Moretti ha minacciato di portare i libri in tribunale? Ecco i soldi: la Finanziaria ha erogato 400 milioni in conto esercizio, 311 per adeguare i contratti delle Regioni, poi 6 miliardi (dilazionati in 15 anni) per l’Alta velocità e lavori sulle altre linee. In più, lo Stato si è accollato i debiti di 12,9 miliardi trasferiti da Ispa, Infrastrutture Spa, la società privata con la quale si volevano sottrarre quei conti al bilancio pubblico. Ma l’Europa ha detto di no, l’operazione era «furbetta» ed è stata ricondotta alla contabilità pubblica, con un serio impatto sul rapporto tra deficit e Pil: esattamente quello che non si voleva. Alle ferrovie (Rfi, la società della rete) resta la consolazione di essersi riappropriata della titolarità anche giuridica dell’Alta velocità, e con essa il futuro incasso degli affitti della rete, e della possibilità di accendere finanziamenti (stimati nell’ordine dei 6-7 miliardi).

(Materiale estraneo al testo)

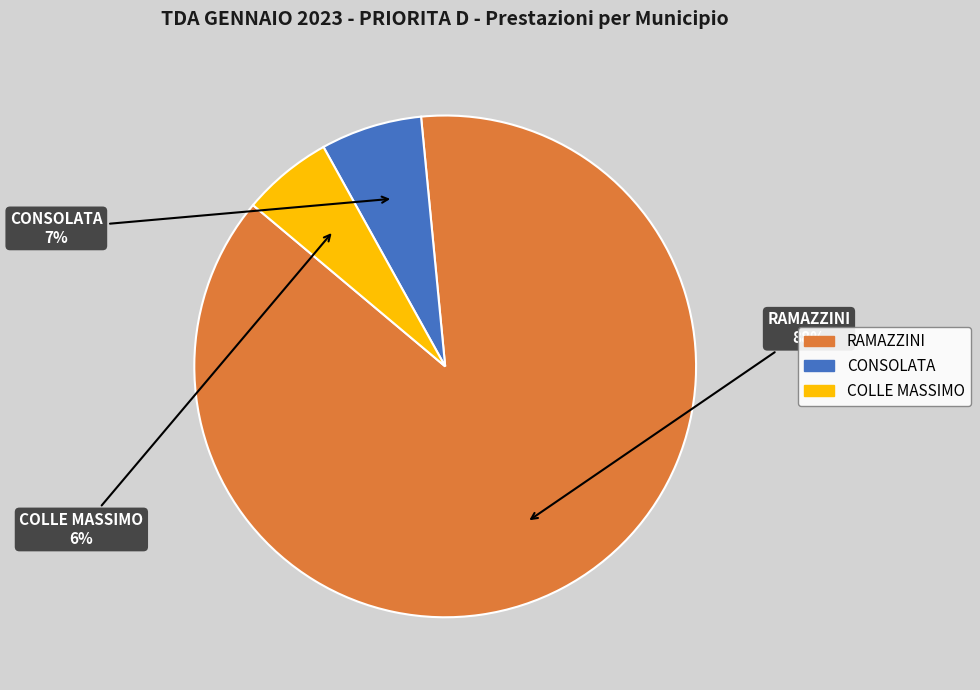

Which category accounts for the majority?

RAMAZZINI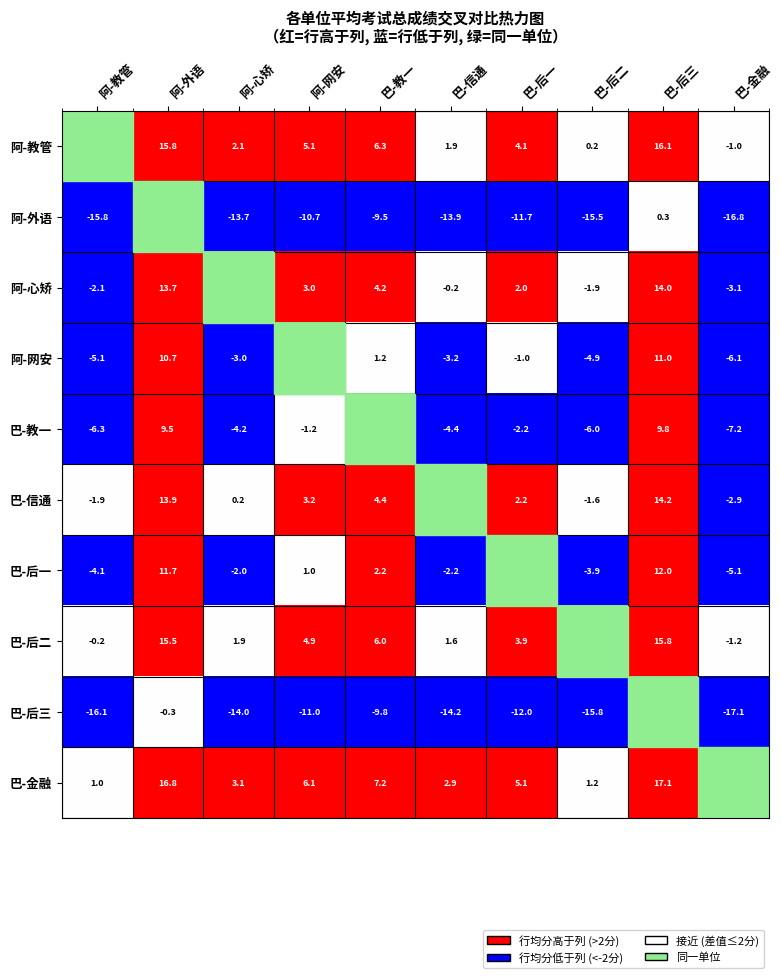

Is the value of 巴-后二 at 阿-教管 greater than the value of 巴-金融 at 阿-心矫?

No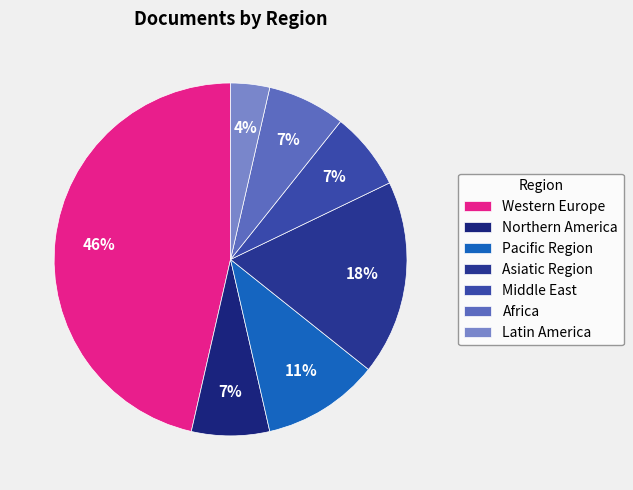

Is it true that Pacific Region is 3% of the pie?

False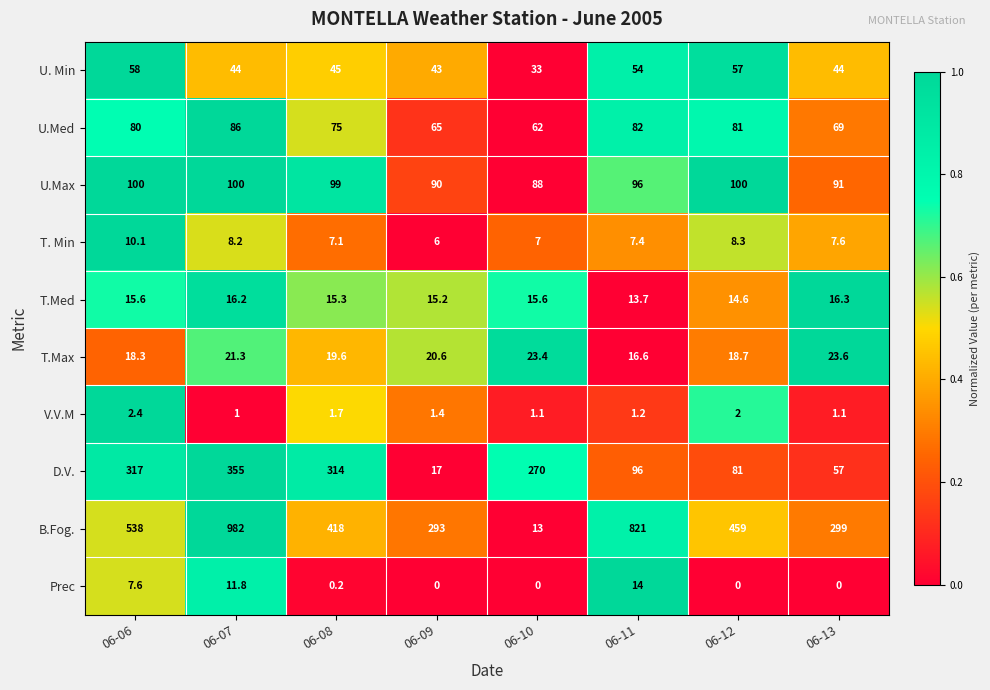

At which label does B.Fog. reach its peak?

06-07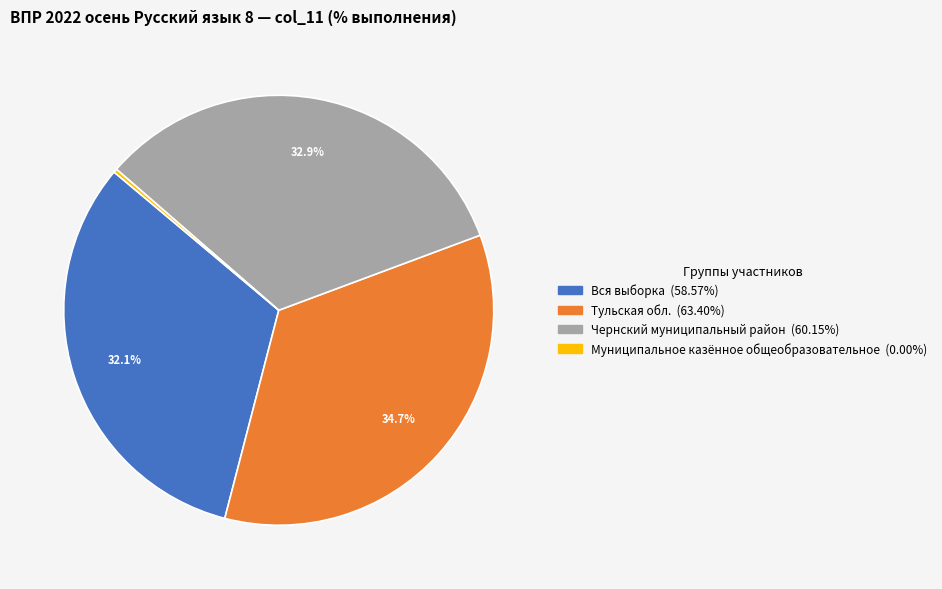

Is the sum of Чернский муниципальный район and Вся выборка greater than half?

Yes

Insomma, senza scomodare Andreotti e la sua celebre frase («I matti sono di due categorie: quelli che si credono Napoleone e quelli che vogliono risanare le Ferrovie») siamo di fronte a un mondo di colossali irresponsabilità, politiche, gestionali, contabili. Nel quale il denaro di tutti è di nessuno, e dove, per giunta, le dissennate politiche di allontanamento del personale hanno fatto perdere anche un grande patrimonio di competenze tecniche e organizzative.
Ma in Germania e in Francia, due tra i Paesi più confrontabili, le rispettive aziende ferroviarie sono in utile, e i tedeschi pensano addirittura alla quotazione in Borsa. Là i biglietti costano di più, anche il doppio rispetto all’Italia, ma il servizio è più efficiente e trasporta, in percentuale, molti più passeggeri, che sono in continuo aumento. In Italia sono stabili e il traffico ferroviario rappresenta solo il 4% del traffico su terra.
Anche i sistemi di incentivazione della qualità fanno acqua. Come la burletta delle multe delle Regioni.

Racconta Ponti: «Le Regioni pagano le Ferrovie per i trasporti locali, e infliggono delle multe alle Ferrovie se il servizio non è puntuale. Ma è una semplice partita di giro: perché le Ferrovie pagano le multe con i soldi dello Stato, che è lo stesso che sovvenziona le Regioni per pagare i trasporti locali». Insomma, paga sempre Pantalone.